Effect of Temperature on the Geological Sequestration of CO2 in a Layered Carbonate Formation

Geological sequestration of carbon dioxide (CO2) in deep saline aquifers is one of the most promising technologies for large-scale CO2 mitigation. Temperature can play a significant role in the ensuing geochemistry, affecting equilibria in a multicomponent system and impacting reactive transport processes. The objectives of this study are to quantify the effect of temperature on storage efficiency, solubility trapping of CO2, pH of residual brine, and changes in the mineralogy and porosity. Using toughreact 3.3 (a reactive transport simulator), we have simulated the injection of CO2 into a heterogeneous layered carbonate formation for a period of 50 years, followed by a 50-year equilibration period with no injection.

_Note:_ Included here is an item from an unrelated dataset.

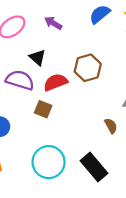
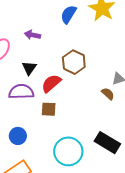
black triangle: (37, 57) -> (29, 68), turned 42
brown semicircle: (111, 126) -> (108, 94), moved

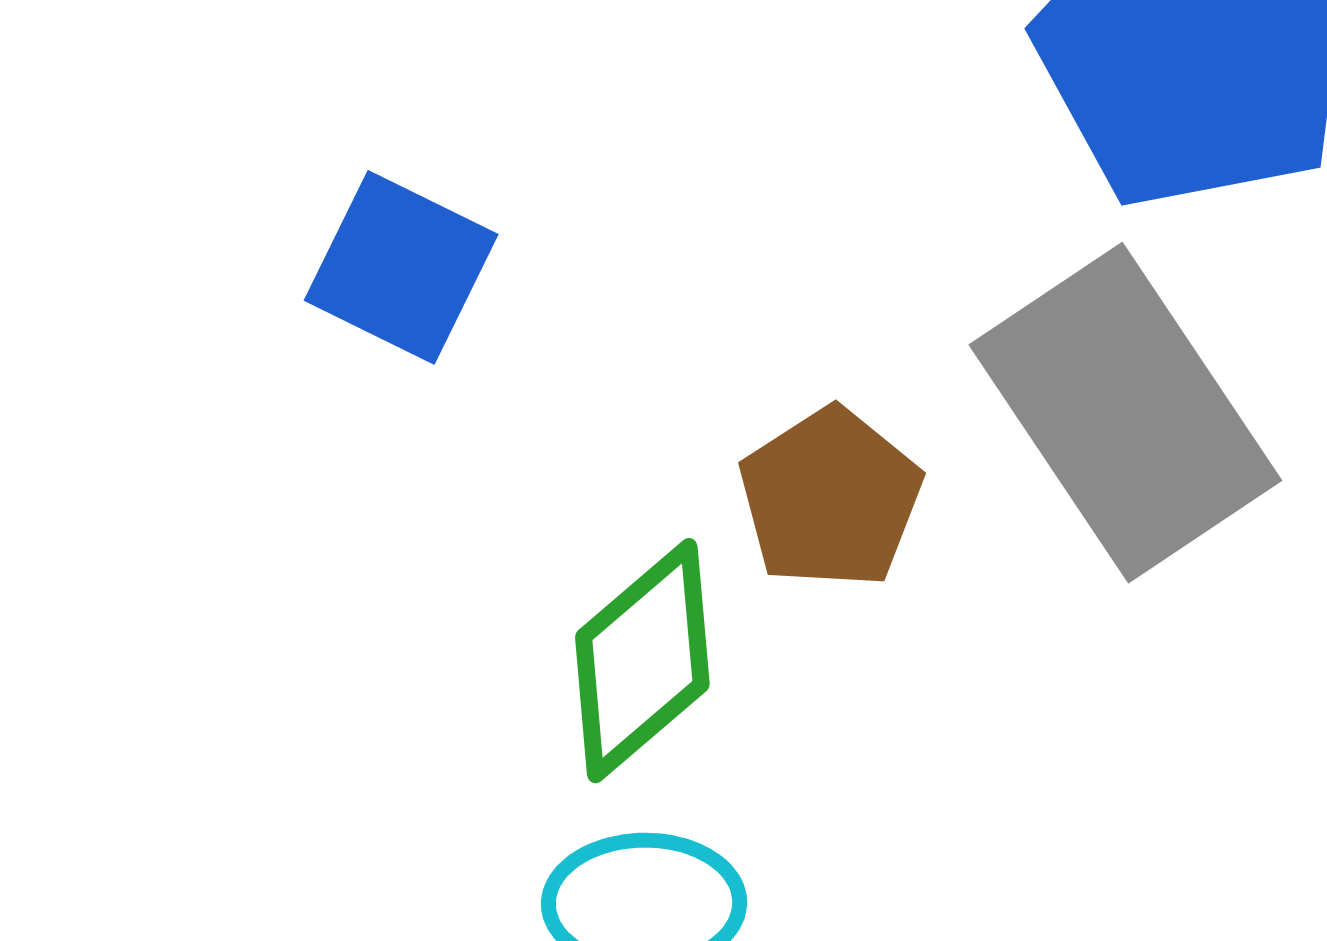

Mineralogy and physical properties of the simulated aquifer are based on a dolomitic limestone aquifer located within the South Florida Basin. Simulations were conducted for seven values of temperature. Density of supercritical CO2 decreases with an increase in temperature, which leads to higher buoyancy at elevated temperatures. Therefore, the storage efficiency of the aquifer decreases as temperature increases. Simulation results indicate that an increase in temperature from 35 °C to 95 °C results in a 35% decrease in storage efficiency. However, surprisingly, solubility trapping of CO2 increases with an increase in temperature because the interfacial area increases with temperature. Temperature effects on pH and on porosity change (due to mineral dissolution and precipitation) are small. The study can be helpful in screening a reservoir for geological carbon storage based on the formation temperature.